The treatment of cutaneous lupus erythematosus is centered upon formulating a regimen of topical and systemic therapies designed to reduce disease activity and minimize cosmetic damage. Sun avoidance and sunscreen are important preventative measures proven to minimize cutaneous lupus erythematosus exacerbations. Limited disease is typically managed with topical corticosteroids or calcineurin inhibitors. Antimalarial therapy is the gold standard of systemic therapy. Many other treatments have been studied in patients with recalcitrant cutaneous lupus erythematosus, and their use must be evaluated based on individual risk-benefit concerns. R-salbutamol and pulsed dye laser therapy have proven to be effective topical alternatives. Additional systemic agents include retinoids, immunosuppressants, immunomodulators, biologics, and other experimental therapies with novel modes of action. According to the Oxford Centre for Evidence-based Medicine criteria for evaluating the strength of evidence supporting an individual treatment measure, no therapy for cutaneous lupus erythematosus has achieved Level 1 status. This demonstrates the need for randomized, controlled trials and systematic reviews of all cutaneous lupus erythematosus interventions in order to meet increasing standards and demand for evidence-based practice.

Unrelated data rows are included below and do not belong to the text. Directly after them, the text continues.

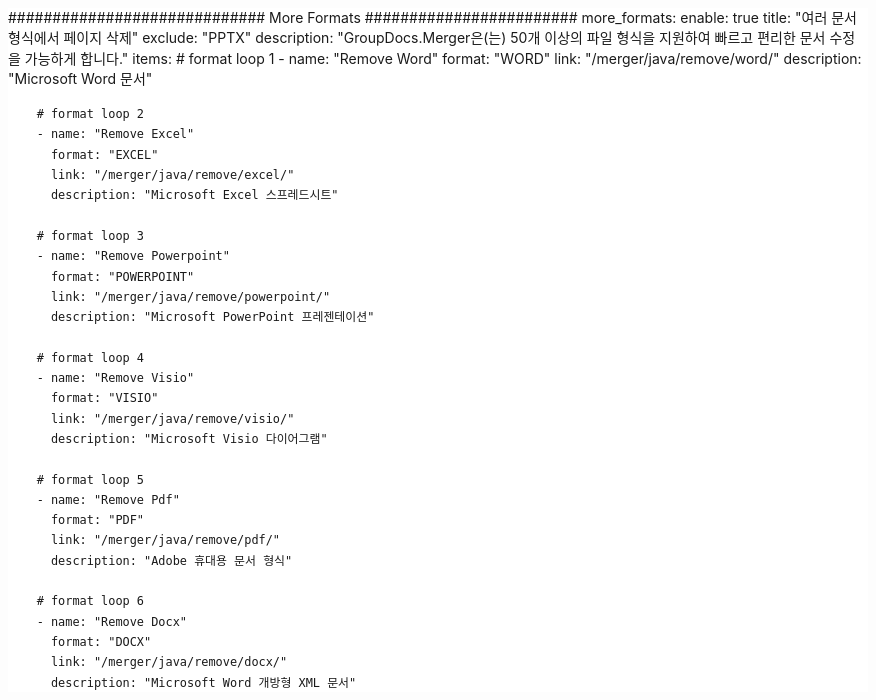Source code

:         
          
############################# More Formats ########################
more_formats:
    enable: true
    title: "여러 문서 형식에서 페이지 삭제"
    exclude: "PPTX"
    description: "GroupDocs.Merger은(는) 50개 이상의 파일 형식을 지원하여 빠르고 편리한 문서 수정을 가능하게 합니다."
    items: 
        # format loop 1
        - name: "Remove Word"
          format: "WORD"
          link: "/merger/java/remove/word/"
          description: "Microsoft Word 문서"

        # format loop 2
        - name: "Remove Excel"
          format: "EXCEL"
          link: "/merger/java/remove/excel/"
          description: "Microsoft Excel 스프레드시트"

        # format loop 3
        - name: "Remove Powerpoint"
          format: "POWERPOINT"
          link: "/merger/java/remove/powerpoint/"
          description: "Microsoft PowerPoint 프레젠테이션"

        # format loop 4
        - name: "Remove Visio"
          format: "VISIO"
          link: "/merger/java/remove/visio/"
          description: "Microsoft Visio 다이어그램"
          
        # format loop 5
        - name: "Remove Pdf"
          format: "PDF"
          link: "/merger/java/remove/pdf/"
          description: "Adobe 휴대용 문서 형식"

        # format loop 6
        - name: "Remove Docx"
          format: "DOCX"
          link: "/merger/java/remove/docx/"
          description: "Microsoft Word 개방형 XML 문서"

皮肤红斑狼疮的治疗重点在于制定局部和全身治疗方案,以降低疾病活动度并尽量减少美容损害。避免日晒和使用防晒霜是经证实可尽量减少皮肤红斑狼疮病情加重的重要预防措施。局限性疾病通常采用局部糖皮质激素或钙调神经磷酸酶抑制剂治疗。抗疟药疗法是全身治疗的金标准。对于难治性皮肤红斑狼疮患者,已对许多其他治疗方法进行了研究,必须根据个体的风险效益考虑来评估其使用情况。R-沙丁胺醇和脉冲染料激光疗法已被证明是有效的局部替代疗法。其他全身用药包括维甲酸、免疫抑制剂、免疫调节剂、生物制剂以及其他具有新型作用模式的实验性疗法。根据牛津循证医学中心评估支持个体治疗措施证据强度的标准,尚无针对皮肤红斑狼疮的治疗方法达到1级地位。这表明需要对所有皮肤红斑狼疮干预措施进行随机对照试验和系统评价,以满足循证实践日益提高的标准和需求。